Task prompt —
Aside from the pictures, the entries should be given again exactly.

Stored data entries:
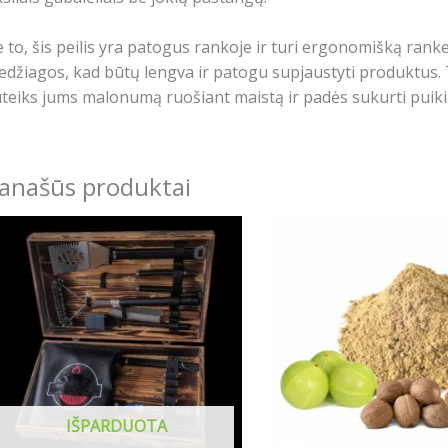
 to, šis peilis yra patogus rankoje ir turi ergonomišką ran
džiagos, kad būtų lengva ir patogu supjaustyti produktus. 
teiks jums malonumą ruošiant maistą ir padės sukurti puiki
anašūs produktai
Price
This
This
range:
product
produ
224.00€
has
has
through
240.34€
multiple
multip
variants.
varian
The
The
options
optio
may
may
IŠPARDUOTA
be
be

Worked solution —
 to, šis peilis yra patogus rankoje ir turi ergonomišką ran
džiagos, kad būtų lengva ir patogu supjaustyti produktus. 
teiks jums malonumą ruošiant maistą ir padės sukurti puiki
anašūs produktai
Price
This
This
range:
product
produ
224.00€
has
has
through
240.34€
multiple
multip
variants.
varian
The
The
options
optio
may
may
IŠPARDUOTA
be
be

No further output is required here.